|By Susan Emerson Nutter
NEW YORK — All the colors. All those crazy designs. Resort wear all the “it” ladies of Key West and West Palm Beach had to have in the 60s and 70s. For ages, those who love Lilly Pulitzer’s clothing line thought Lilly was the genius behind the prints. Now the Cooper Hewitt, Smithsonian Design Museum’s spring 2020 exhibition celebrating the prolific textile designer Suzie Zuzek (Agnes Helen Zuzek dePoo, American, 1920–2011) tells another story.
It was Zuzek’s imaginative designs and playful prints that played such a key role in the success of the Lilly Pulitzer clothing line in the 1960s and 1970s.

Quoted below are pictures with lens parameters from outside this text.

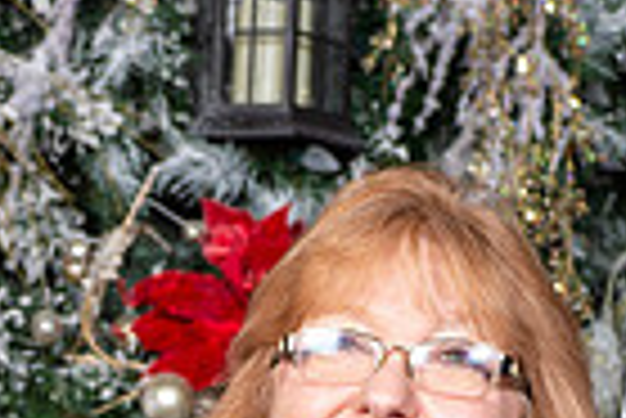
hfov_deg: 8.2
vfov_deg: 5.4
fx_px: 4352
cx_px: 239
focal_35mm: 250
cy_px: 849
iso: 200
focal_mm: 60
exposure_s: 1/125
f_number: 8
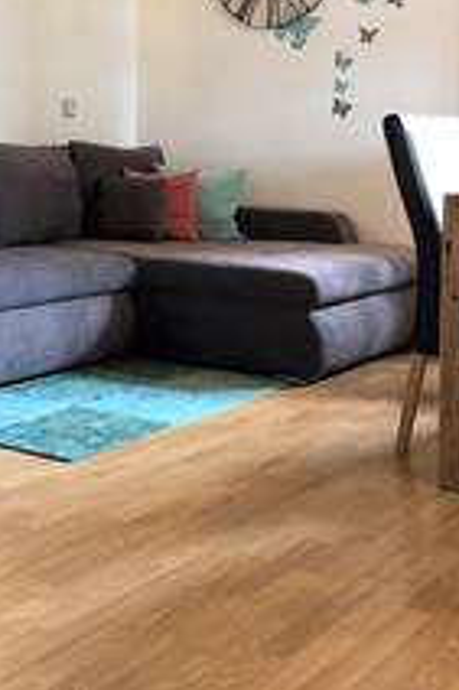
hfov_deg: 24.5
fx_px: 1054
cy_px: 212
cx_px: 176
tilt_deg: -3.9
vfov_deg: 35.8
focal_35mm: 55
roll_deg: -0.7
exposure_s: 1/17
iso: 64
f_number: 1.8
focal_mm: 4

Suzie Zuzek for Lilly Pulitzer: The Prints That Made the Fashion Brand opening July 24, will be the first museum exhibition to reveal the nature and scope of Zuzek’s artistic contribution to the iconic Pulitzer style. The exhibition is organized by Susan Brown, associate curator, textiles, Cooper Hewitt.

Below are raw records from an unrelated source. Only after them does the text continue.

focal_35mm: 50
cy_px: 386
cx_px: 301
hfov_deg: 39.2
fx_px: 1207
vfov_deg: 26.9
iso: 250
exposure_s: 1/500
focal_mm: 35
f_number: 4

More than 35 original watercolor and gouache design drawings by Zuzek, alongside finished screen-printed textiles and some of the fashions that made them famous will be on display. Key West Hand Print Fabrics of Key West was where Zuzek worked between 1962 and 1985 creating more than 1,500 designs for the company.
It was this company’s designs that Pulitzer utilized to make her fashions. Kudos to Pulitzer for seeing how fantastic Zuzek’s designs were and being cutting edge enough to use them. But she didn’t stop there. Not only did Pulitzer develop a close partnership with Key West Hand Print Fabrics, she eventually bought controlling interest in the company.
Lovers of Lilly will tell you the Zuzek’s prints are instantly recognizable; instantly associated with Lilly Pulitzer. The fact these fanciful prints were favored by the likes of Jacqueline Kennedy Onassis and Audrey Hepburn just added to their popularity and have-to-have status.
“For nearly a quarter of a century, Zuzek’s limitless creativity powered the ’Lilly look,’” said Caroline Baumann, director of Cooper Hewitt. “Long overdue for public recognition, this exhibition will tell the important story of a talented American designer who worked anonymously in support of a larger brand.”
The archive of Key West Hand Print Fabrics, which are privately owned, includes watercolor designs and pen-and-ink drawings by Zuzek from her 23 years as a staff designer. Included in the exhibit are 10 drawings recently acquired for the museum’s collection through a gift from the archive. Displayed together in this exhibit, Zuzek’s designs showcase her extraordinarily creative treatment of various subjects, including mythical creatures and cosmology, to the flora and fauna of the Florida Keys.
The palette of colors Zuzek utilized were typically naturalistic, employing both the brilliant hues of the tropical flowers as well as the subtle shades of browns, ochres, and grays used in her renderings of animals. As any Lilly fan knows, the fabrics for the Pulitzer brand were printed in beyond-bright, vivid colors. The exhibition is unique in showing how the artist’s original designs were translated to the process of silkscreen printing and then, fashion.
Rizzoli Electa will also publish a book corresponding to the exhibition; Suzie Zuzekfor Lilly Pulitzer:The Artist Behind an Iconic American Fashion Brand, 1962–1985 with essays by Susan Brown and Caroline Rennolds Milbank.